Exercise brief: Scan the material for the word "processos", and copy each line where it shows up.

START Material for this exercise

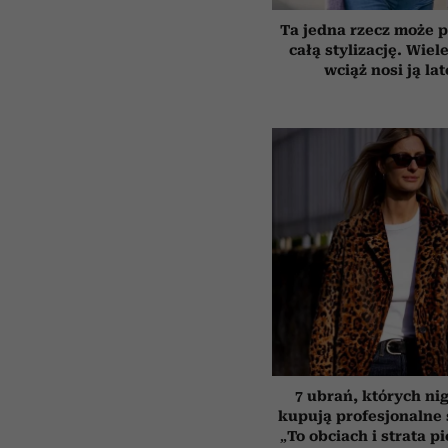
Ta jedna rzecz może p
całą stylizację. Wiel
wciąż nosi ją la
7 ubrań, których ni
kupują profesjonalne s
„To obciach i strata p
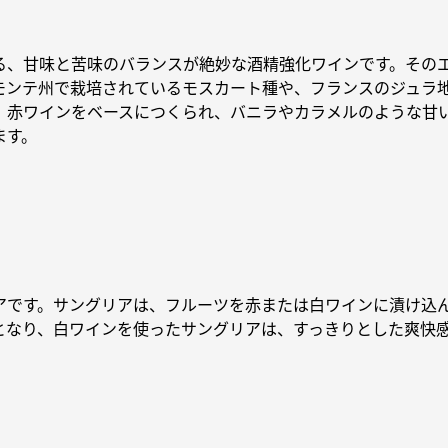
る、甘味と苦味のバランスが絶妙な酒精強化ワインです。その
モンテ州で栽培されているモスカート種や、フランスのジュラ
、赤ワインをベースにつくられ、バニラやカラメルのような甘
ます。
アです。サングリアは、フルーツを赤または白ワインに漬け込
となり、白ワインを使ったサングリアは、すっきりとした爽快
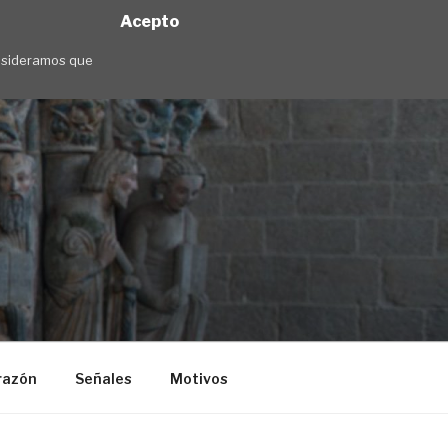
Acepto
onsideramos que
razón
Señales
Motivos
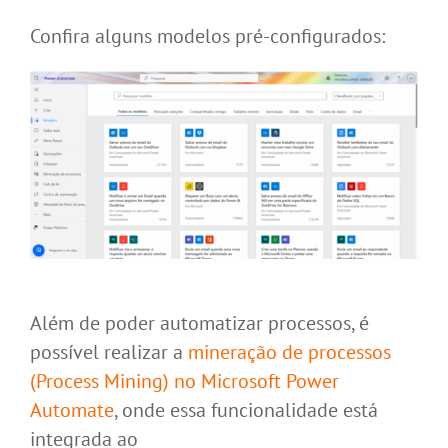
Confira alguns modelos pré-configurados:
Além de poder automatizar processos, é
possível realizar a
mineração de processos
(Process Mining) no Microsoft Power
Automate
, onde essa funcionalidade está
integrada ao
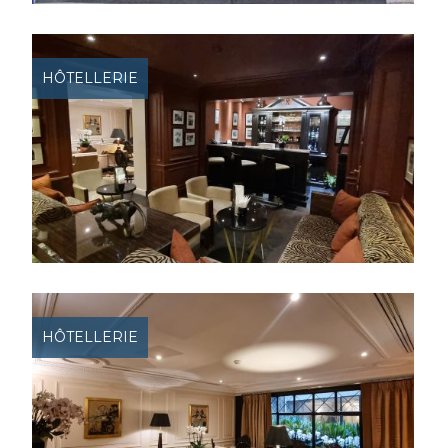
HÔTELLERIE
HÔTELLERIE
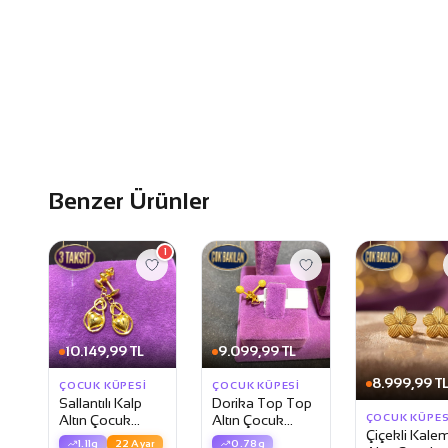
Benzer Ürünler
1
10.149,99 TL
9.099,99 TL
8.999,99 T
ÇOCUK KÜPESI
ÇOCUK KÜPESI
Sallantılı Kalp
Dorika Top Top
ÇOCUK KÜPES
Altın Çocuk
Altın Çocuk
Çiçekli Kalem
Küpesi
Küpesi
1.11g
22 Ayar
0.78g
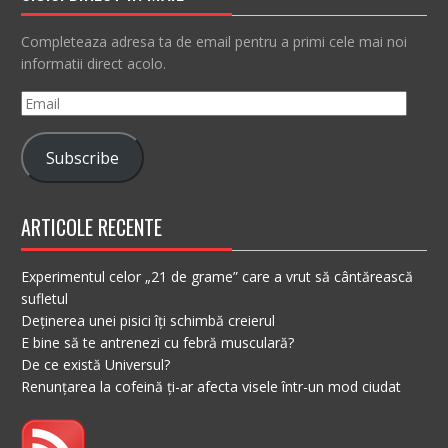
Completeaza adresa ta de email pentru a primi cele mai noi
informatii direct acolo.
Email
Subscribe
ARTICOLE RECENTE
Experimentul celor „21 de grame” care a vrut să cântărească
sufletul
Deținerea unei pisici îți schimbă creierul
E bine să te antrenezi cu febră musculară?
De ce există Universul?
Renunțarea la cofeină ți-ar afecta visele într-un mod ciudat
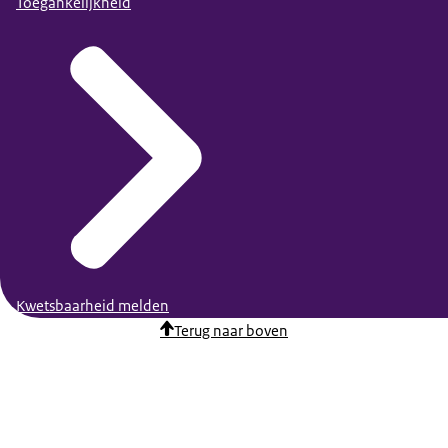
Toegankelijkheid
Kwetsbaarheid melden
Terug naar boven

END Material for this exercise

Exercise solution:
Além de poder automatizar processos, é
mineração de processos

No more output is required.